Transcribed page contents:
● ● ● ●
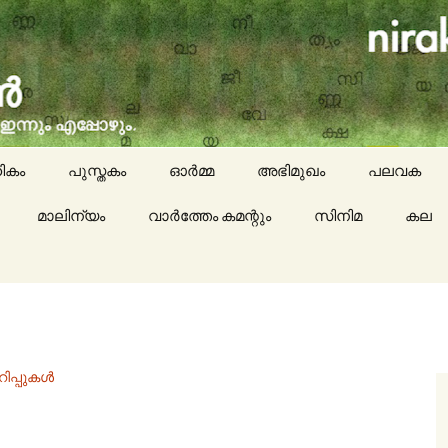
social issues, cinema, memories & lot more…
ran (നിരക്ഷരൻ)
ികം
പുസ്തകം
ഓർമ്മ
അഭിമുഖം
പലവക
മാലിന്യം
വാർത്തേം കമന്റും
സിനിമ
കായികം
കല
കവിതയേയ
പാചകം
മാദ്ധ്യമങ്
റിപ്പുകൾ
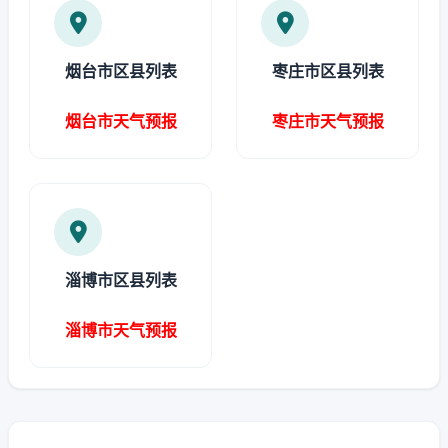
烟台市区县列表
枣庄市区县列表
烟台市天气预报
枣庄市天气预报
淄博市区县列表
淄博市天气预报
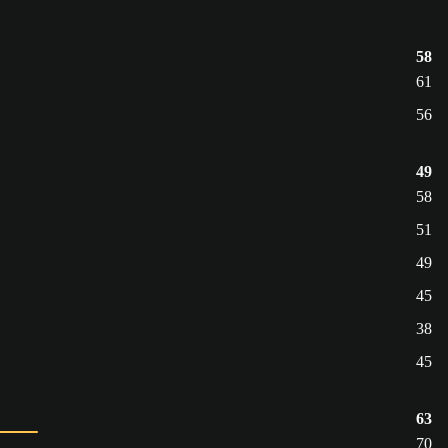
58
61
56
49
58
51
49
45
38
45
63
70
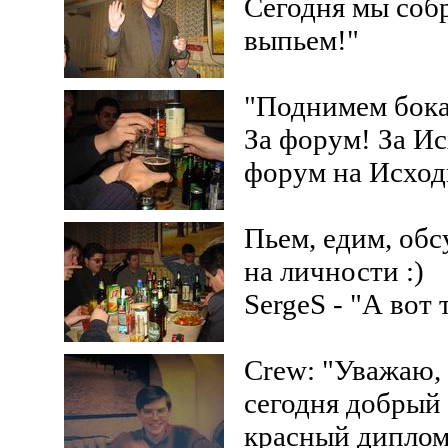
Сегодня мы собр
выпьем!"
"Поднимем бокал
За форум! За Ис
форум на Исход
Пьем, едим, об
на личности :)
SergeS - "А вот
Crew: "Уважаю,
сегодня добрый 
красный диплом 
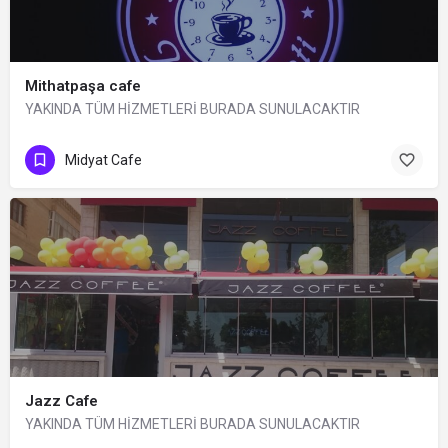
Mithatpaşa cafe
YAKINDA TÜM HİZMETLERİ BURADA SUNULACAKTIR
Midyat Cafe
Jazz Cafe
YAKINDA TÜM HİZMETLERİ BURADA SUNULACAKTIR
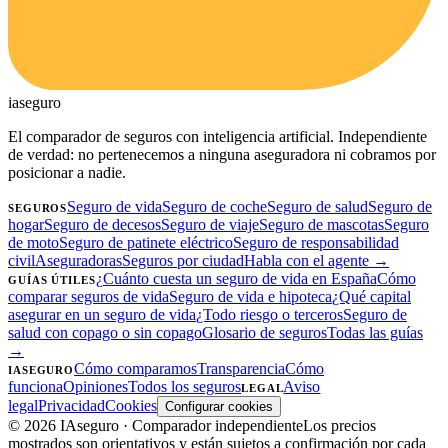
ia
seguro
El comparador de seguros con inteligencia artificial. Independiente
de verdad: no pertenecemos a ninguna aseguradora ni cobramos por
posicionar a nadie.
Seguro de vida
Seguro de coche
Seguro de salud
Seguro de
SEGUROS
hogar
Seguro de decesos
Seguro de viaje
Seguro de mascotas
Seguro
de moto
Seguro de patinete eléctrico
Seguro de responsabilidad
civil
Aseguradoras
Seguros por ciudad
Habla con el agente →
¿Cuánto cuesta un seguro de vida en España
Cómo
GUÍAS ÚTILES
comparar seguros de vida
Seguro de vida e hipoteca
¿Qué capital
asegurar en un seguro de vida
¿Todo riesgo o terceros
Seguro de
salud con copago o sin copago
Glosario de seguros
Todas las guías
→
Cómo comparamos
Transparencia
Cómo
IASEGURO
funciona
Opiniones
Todos los seguros
Aviso
LEGAL
legal
Privacidad
Cookies
Configurar cookies
©
2026
IAseguro
· Comparador independiente
Los precios
mostrados son orientativos y están sujetos a confirmación por cada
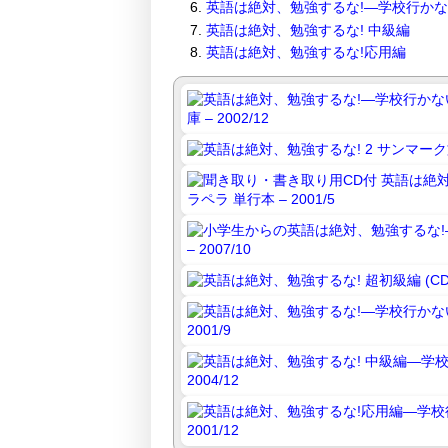
英語は絶対、勉強するな!―学校行か
英語は絶対、勉強するな! 中級編
英語は絶対、勉強するな!応用編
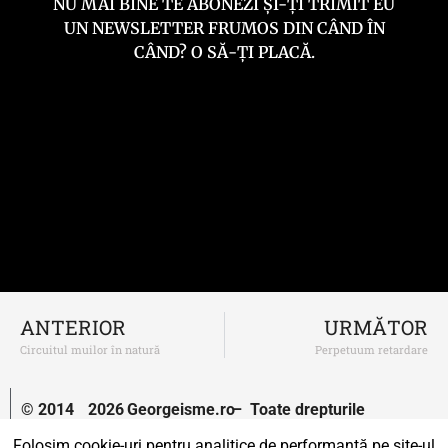
NU MAI BINE TE ABONEZI ȘI-ȚI TRIMIT EU
UN NEWSLETTER FRUMOS DIN CÂND ÎN
CÂND? O SĂ-ȚI PLACĂ.
ANTERIOR
URMĂTOR
Circuitul muilor în natură
Perpetuum retardare
© 2014
2026
Georgeisme.ro
– Toate drepturile
–
rezervate.
Folosim cookie-uri pentru analitice de performanță pe site-ul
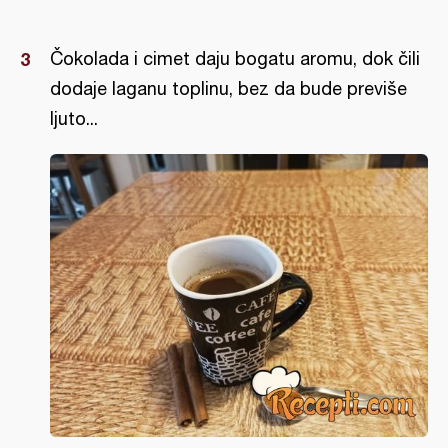
Čokolada i cimet daju bogatu aromu, dok čili
dodaje laganu toplinu, bez da bude previše
ljuto...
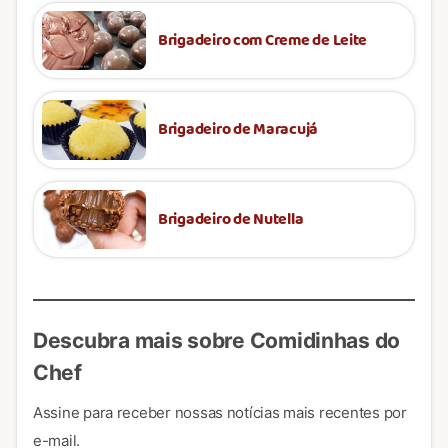
Brigadeiro com Creme de Leite
Brigadeiro de Maracujá
Brigadeiro de Nutella
Descubra mais sobre Comidinhas do
Chef
Assine para receber nossas notícias mais recentes por
e-mail.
● ● ● ●
# WHAT IS EXPECTED:
What you print must match the entries exactly, except that no pictures appear.

# WRITTEN RESPONSE:
social issues, cinema, memories & lot more…
ran (നിരക്ഷരൻ)
ികം
പുസ്തകം
ഓർമ്മ
അഭിമുഖം
പലവക
മാലിന്യം
വാർത്തേം കമന്റും
സിനിമ
കായികം
കല
കവിതയേയ
പാചകം
മാദ്ധ്യമങ്
റിപ്പുകൾ
烟台市区县列表
枣庄市区县列表
烟台市天气预报
枣庄市天气预报
淄博市区县列表
淄博市天气预报
58
61
56
49
58
51
49
45
38
45
63
70
Сегодня мы собр
выпьем!"
"Поднимем бокал
За форум! За Ис
форум на Исход
Пьем, едим, об
на личности :)
SergeS - "А вот
Crew: "Уважаю,
сегодня добрый 
красный диплом 
Mithatpaşa cafe
YAKINDA TÜM HİZMETLERİ BURADA SUNULACAKTIR
Midyat Cafe
Jazz Cafe
YAKINDA TÜM HİZMETLERİ BURADA SUNULACAKTIR
ia
seguro
El comparador de seguros con inteligencia artificial. Independiente
de verdad: no pertenecemos a ninguna aseguradora ni cobramos por
posicionar a nadie.
Seguro de vida
Seguro de coche
Seguro de salud
Seguro de
SEGUROS
hogar
Seguro de decesos
Seguro de viaje
Seguro de mascotas
Seguro
de moto
Seguro de patinete eléctrico
Seguro de responsabilidad
civil
Aseguradoras
Seguros por ciudad
Habla con el agente →
¿Cuánto cuesta un seguro de vida en España
Cómo
GUÍAS ÚTILES
comparar seguros de vida
Seguro de vida e hipoteca
¿Qué capital
asegurar en un seguro de vida
¿Todo riesgo o terceros
Seguro de
salud con copago o sin copago
Glosario de seguros
Todas las guías
→
Cómo comparamos
Transparencia
Cómo
IASEGURO
funciona
Opiniones
Todos los seguros
Aviso
LEGAL
legal
Privacidad
Cookies
Configurar cookies
©
2026
IAseguro
· Comparador independiente
Los precios
mostrados son orientativos y están sujetos a confirmación por cada
英語は絶対、勉強するな!―学校行か
英語は絶対、勉強するな! 中級編
英語は絶対、勉強するな!応用編
NU MAI BINE TE ABONEZI ȘI-ȚI TRIMIT EU
UN NEWSLETTER FRUMOS DIN CÂND ÎN
CÂND? O SĂ-ȚI PLACĂ.
ANTERIOR
URMĂTOR
Circuitul muilor în natură
Perpetuum retardare
© 2014
2026
Georgeisme.ro
– Toate drepturile
–
rezervate.
Folosim cookie-uri pentru analitice de performanță pe site-ul
Čokolada i cimet daju bogatu aromu, dok čili
dodaje laganu toplinu, bez da bude previše
ljuto...
Brigadeiro com Creme de Leite
Brigadeiro de Maracujá
Brigadeiro de Nutella
Descubra mais sobre Comidinhas do
Chef
Assine para receber nossas notícias mais recentes por
e-mail.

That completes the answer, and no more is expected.